Her negative numbers make her something of a natural target for Republicans who want to associate their opponents with her as the party heads into a potentially difficult midterm election this fall. In doing so, they have managed to put some vulnerable Democrats in states Mr. Trump easily won, like Sens. Heidi Heitkamp of North Dakota and Claire McCaskill of Missouri, on the defensive. That was driven home last month when Democrats took distance from comments Mrs. Clinton, attending a conference in India, made about middle-American Trump voters.

So Hillary was 10-points underwater before the election but is 25-points underwater now. What could explain that? I don’t think it’s much of a mystery. Before the 2016 election, Hillary told Vox’s Ezra Klein, “When I have a job, I have really high approval ratings.” She added, “When I’m secretary of state, I have [a] 66 percent approval rating. And then I seek a job, I run for a job, and all of the discredited negativity comes out again, and all of these arguments and attacks start up.”

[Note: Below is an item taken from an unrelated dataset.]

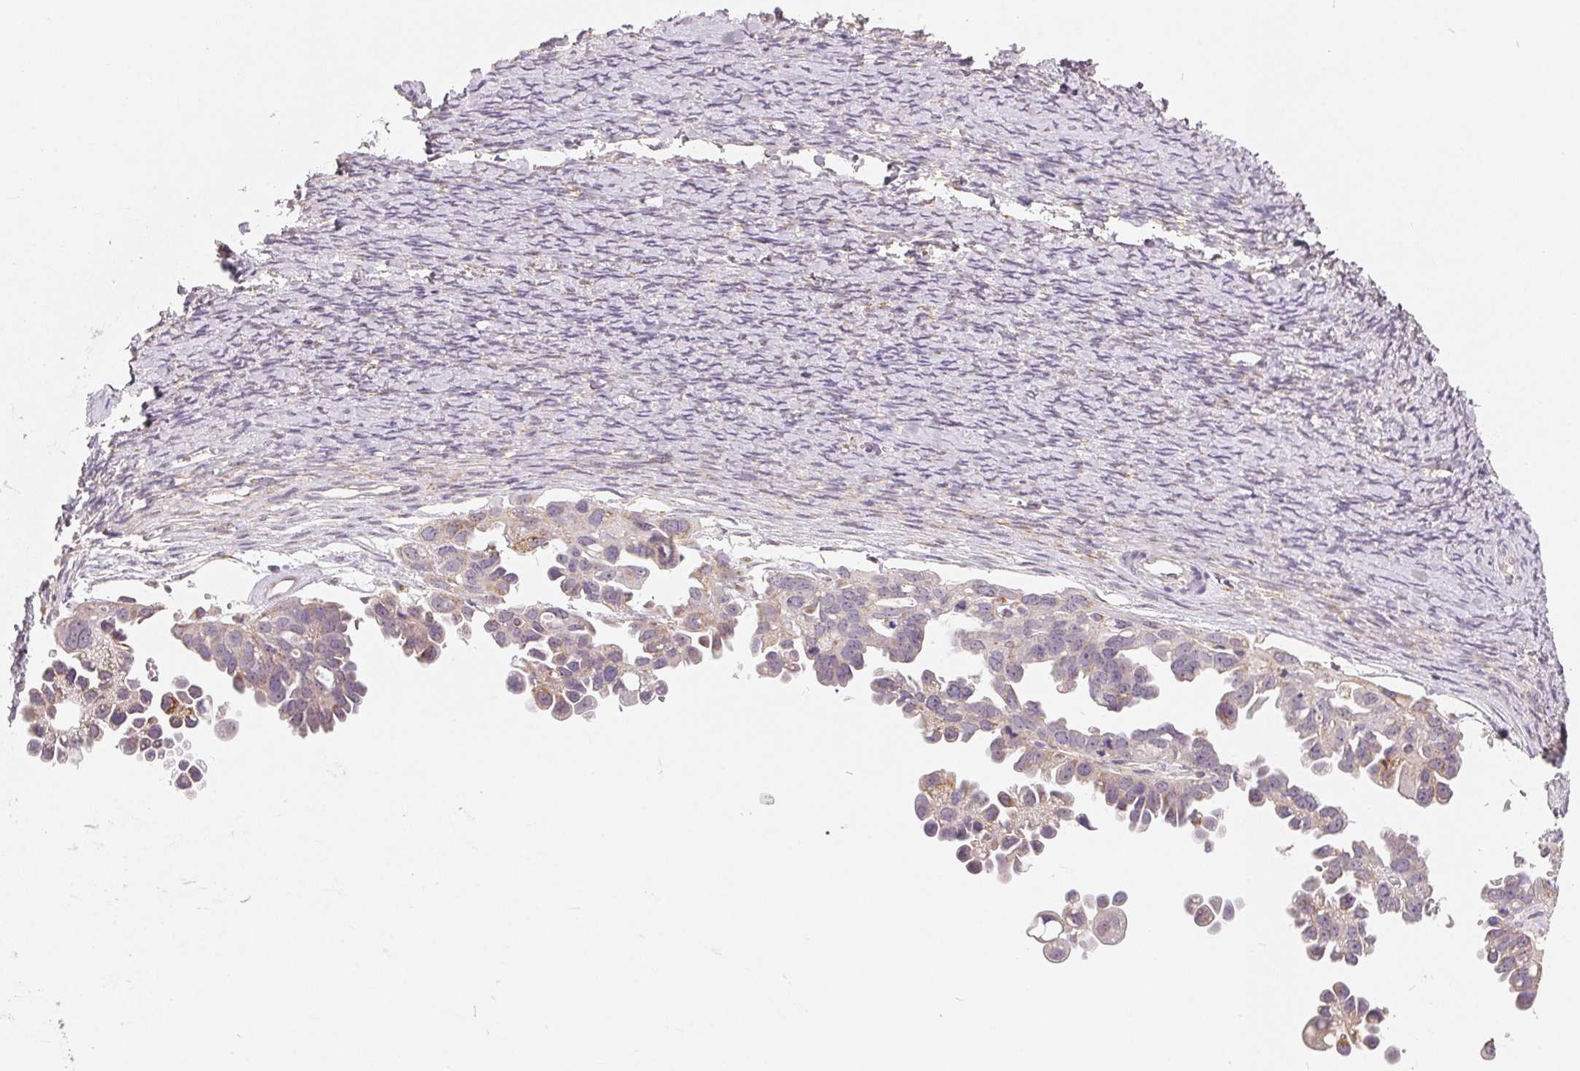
{"staining": {"intensity": "negative", "quantity": "none", "location": "none"}, "tissue": "ovarian cancer", "cell_type": "Tumor cells", "image_type": "cancer", "snomed": [{"axis": "morphology", "description": "Cystadenocarcinoma, serous, NOS"}, {"axis": "topography", "description": "Ovary"}], "caption": "High power microscopy photomicrograph of an immunohistochemistry (IHC) photomicrograph of serous cystadenocarcinoma (ovarian), revealing no significant staining in tumor cells. (IHC, brightfield microscopy, high magnification).", "gene": "GHITM", "patient": {"sex": "female", "age": 53}}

So even Hillary admits that when she’s campaigning her approval rating tanks. Hillary’s problem is that she never stopped campaigning. I’m being semi-serious about this. After the election, there were public appearances offering a myriad of excuses for her loss. Then she published a book putting the excuses for her loss in writing. Then she went on a book tour regaling her fans with the excuses for her loss found in the book.

She also made clear that she intended to continue having a say in politics through her Onward Together organization. And then there were the campaign-like gaffes, such as her announcement last September that women were succumbing to pressure from men in their lives not to vote for a woman candidate. So much for the ability of feminists to stand up for themselves, I guess. Doug Schoen, who worked on Clinton’s 2008 campaign said last September that it was time for Hillary to step off the stage. She didn’t take the hint.

Just last month Hillary said she won the election in places that weren’t “looking backward” thereby reviving the whole “basket of deplorables” statement which was one of the low points of her campaign. Even Patti Solis Doyle, Clinton’s former campaign manager, threw Clinton under the bus saying, “This was bad. I can’t sugarcoat it.” Doyle warned that elected Democrats were now going to have to distance themselves from Clinton.

When asked when Hillary was going to ride into the sunset, red state Democratic Senator Heidi Heitkamp said “Not soon enough.” That was tame compared to one Democratic fundraiser who told The Hill that Clinton should, “just shut the f— up and go away.”

And I haven’t even mentioned the revelations in Donna Brazile’s book. The bottom line is that Hillary, by her very nature, wears on people’s last nerves. They can forget about that when she’s in office and not on their television every day, but when she gets out in public, they remember how much they don’t like her. Not everyone of course, she still has her devoted fans, but based on this poll it’s fair to say a lot of people find her hard to take.